Make sure your banks and doctors have copies of the documents on file after you have executed them, otherwise they may deem them invalid.
It is possible that some entities require additional documentation or have specific procedures for dealing with agents. To avoid putting your agents in a difficult position, double-check ahead of time.
Stage Two: After Death
After you pass away, the second stage of your estate plan deals with what to do. An estate plan can help to avoid chaos and messiness by clearly outlining the key roles and documents.
Joint Owners and Beneficiaries:Joint Owner: If married, this is the most common way to title your accounts as joint accounts. Your spouse or joint owner of the account will be the sole owner when you pass away. If you are a joint owner, you can avoid the state’s process of distributing your assets following your death. Adding other people, such as your children or grandchildren, as joint owners of your property for the sole purpose of avoiding probate can save time and money, however, be careful. Doing so will subject you to gift taxes, prevent them from getting a stepped-up basis. It will also give them control of any assets in your estate while alive. Beneficiaries: Most assets with beneficiaries listed don’t have to go through the court probate process. Your estate plan is made simpler as more types of assets and property allow beneficiaries. Such as:
- Financial Accounts With banking and investments, you can add beneficiaries to those accounts. Often only required to complete a form with the financial institution or custodian of the account. Inquire with your financial institutions.
- Retirement Accounts Retirement accounts such as 401ks and IRAs allow you to add and update beneficiaries.

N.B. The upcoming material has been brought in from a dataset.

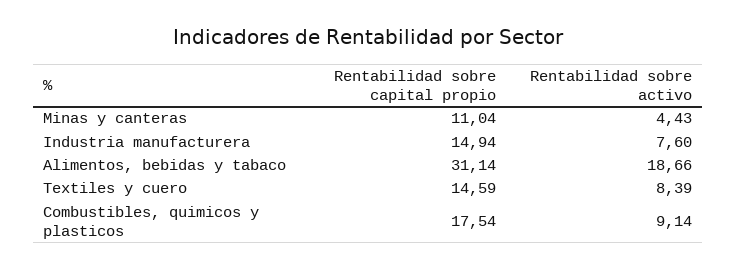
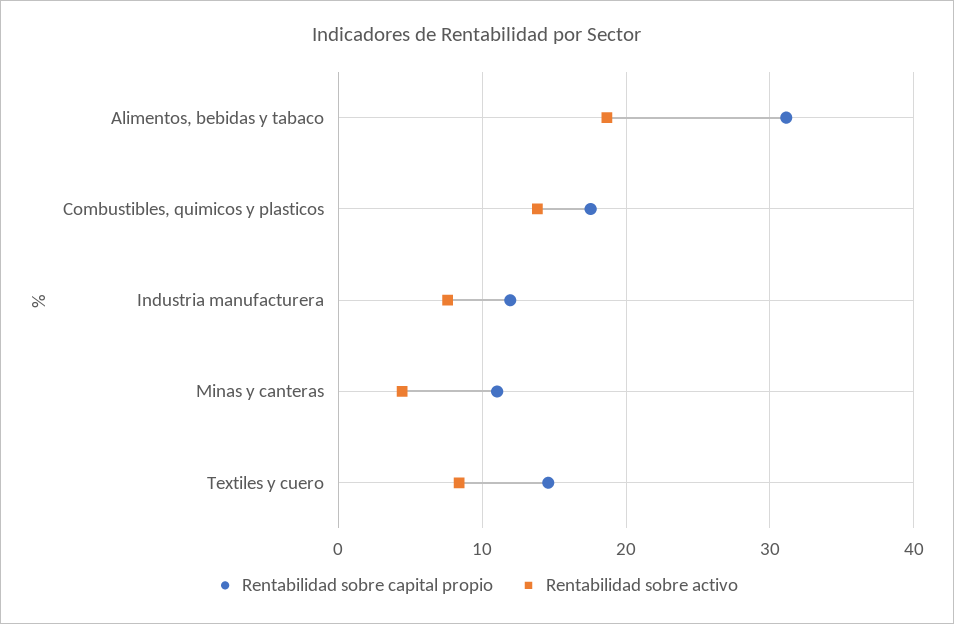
Rentabilidad sobre capital propio, Industria manufacturera: 14.94 -> 12
Rentabilidad sobre activo, Combustibles, quimicos y plasticos: 9.14 -> 14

- Life Insurance With life insurance, you can designate beneficiaries to any insurance plan.
- Real Estate Many states allow a Transfer on Death (TOD) Deed. Like a bank account beneficiary, the real estate passes the probate process.
What are the Documents of an Estate Plan?
Last Will and Testament (Will)If no joint ownership or beneficiaries are listed, your will decides who will inherit assets. Most of the documents would be for personal belongings if you did a good job naming beneficiaries. There are other important features of a will, such as naming a guardian to look after your children and the person who is supposed to ensure your wishes are carried out.
For the benefit of your beneficiaries, you, as a trustor, will assign a Trustee to hold title to your property. With a Trustee named to oversee your estate, it is possible for increased flexibility, privacy, and control after you pass away. Keep in mind that trusts are more expensive than basic wills. However, a trust is worth considering if you have a large estate or have kids with special needs. There are many types of trusts, and an estate planning professional can help you decide which is best for you.
In the same way as with naming a POA, you should be cautious about naming multiple people to serve as your trustees. Doing so can cause many problems.Make sure you inform who you want to serve as your executors, trustees, or children’s guardians and ensure they are prepared for the tasks. Additionally, these individuals must have access to your important documents or at least know where to find them. It is a good idea to have them meet with your attorneys and financial advisors as well.